ASSIGNMENT = In the material below, find the line containing "double_click(195, 297)" and the line containing "Accept the Copilot". Output those two lines and all lines between them exactly, without pictures.
*** DATA EXTRACTS Section Begins ***
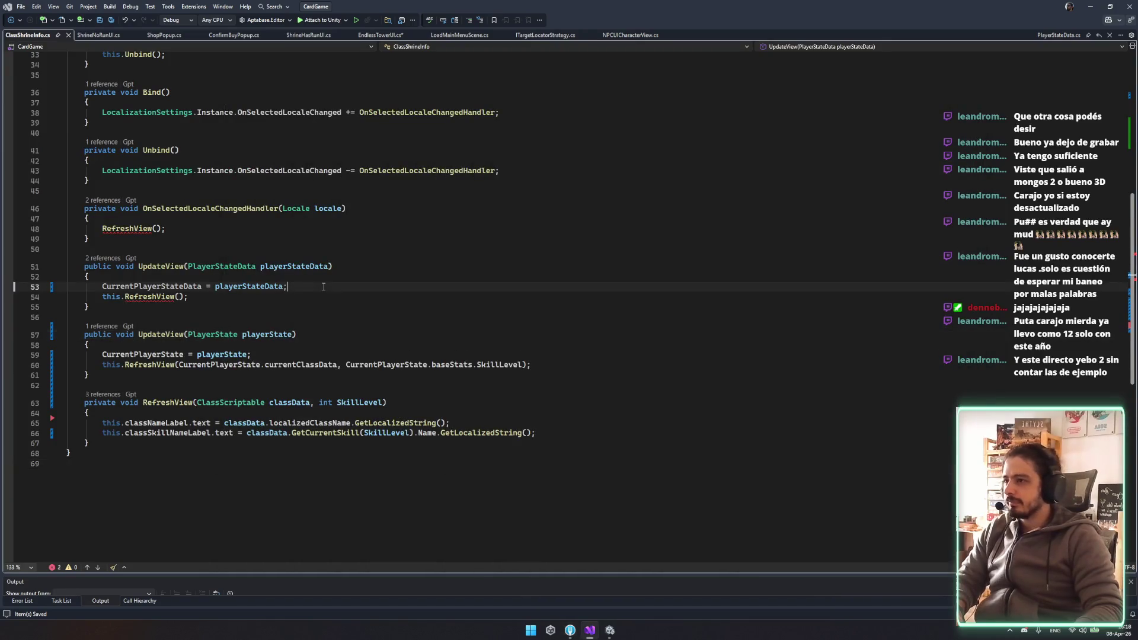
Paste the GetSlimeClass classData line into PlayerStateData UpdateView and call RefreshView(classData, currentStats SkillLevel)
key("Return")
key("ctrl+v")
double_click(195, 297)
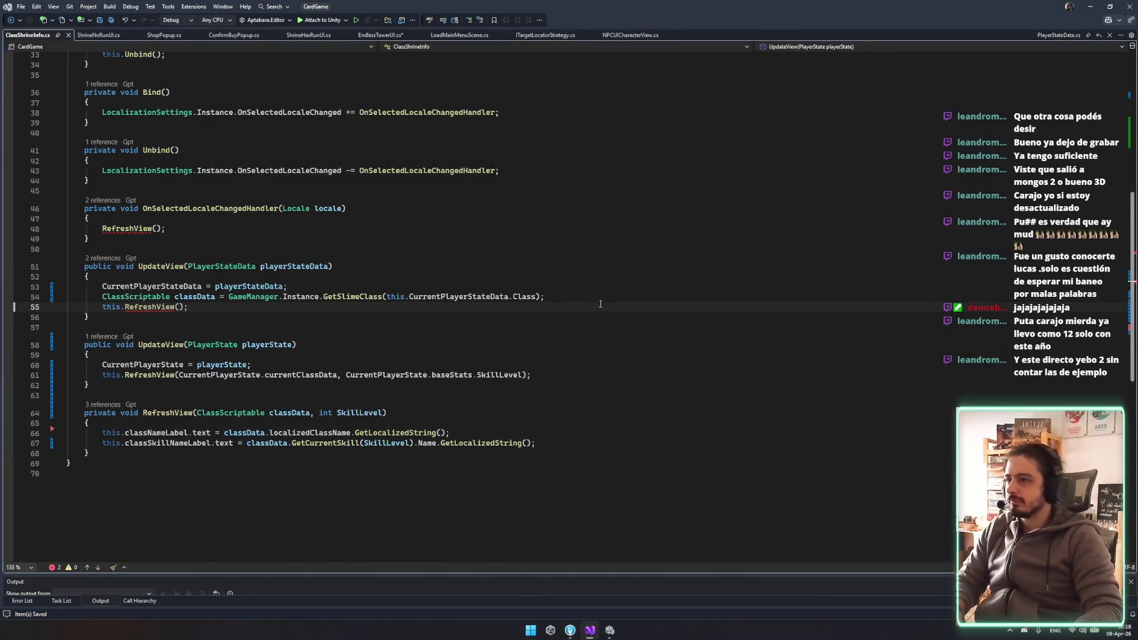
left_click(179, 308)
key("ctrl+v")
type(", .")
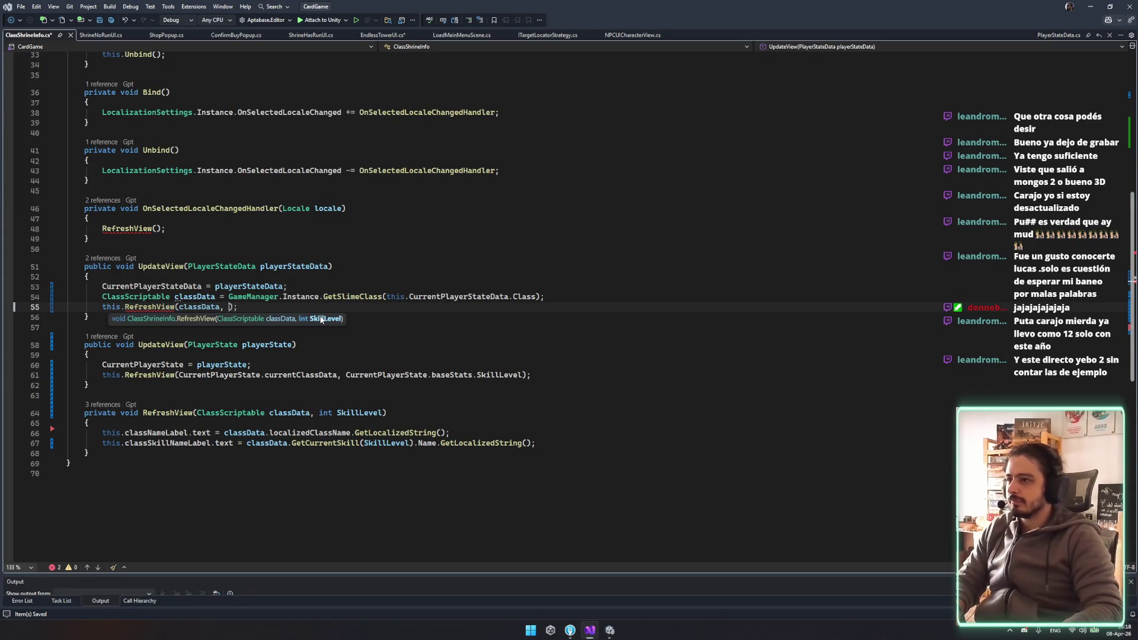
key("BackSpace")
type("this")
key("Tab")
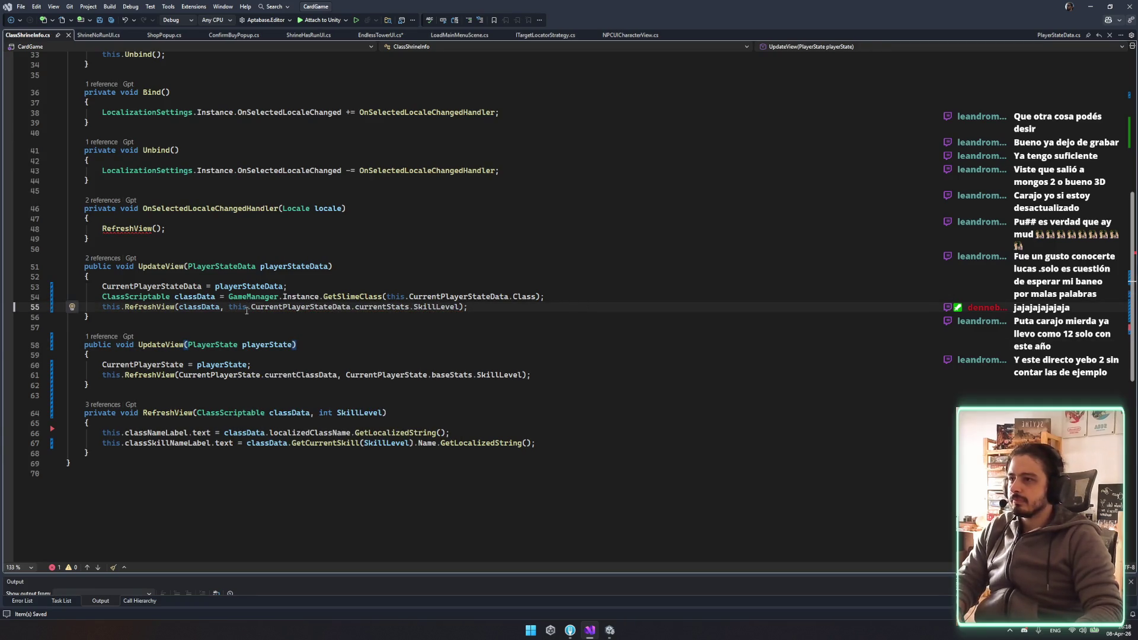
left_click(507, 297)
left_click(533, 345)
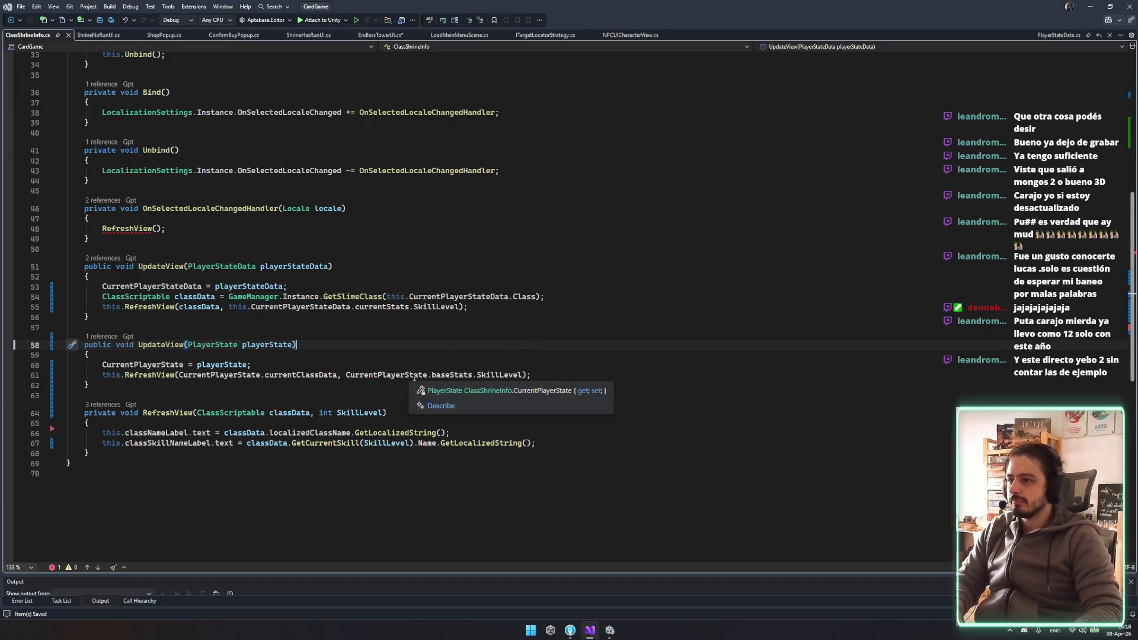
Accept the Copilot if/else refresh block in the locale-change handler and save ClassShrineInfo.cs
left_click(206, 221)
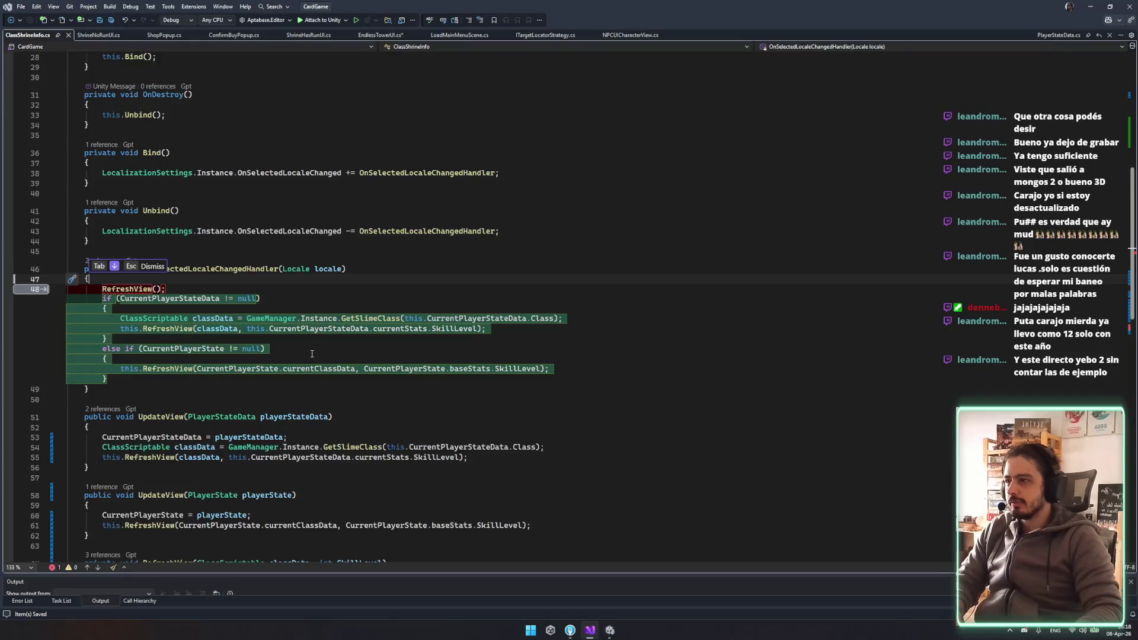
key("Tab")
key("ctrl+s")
*** DATA EXTRACTS Section Ends ***
TASK SOLUTION =
double_click(195, 297)
left_click(179, 308)
key("ctrl+v")
type(", .")
key("BackSpace")
type("this")
key("Tab")
left_click(507, 297)
left_click(533, 345)
Accept the Copilot if/else refresh block in the locale-change handler and save ClassShrineInfo.cs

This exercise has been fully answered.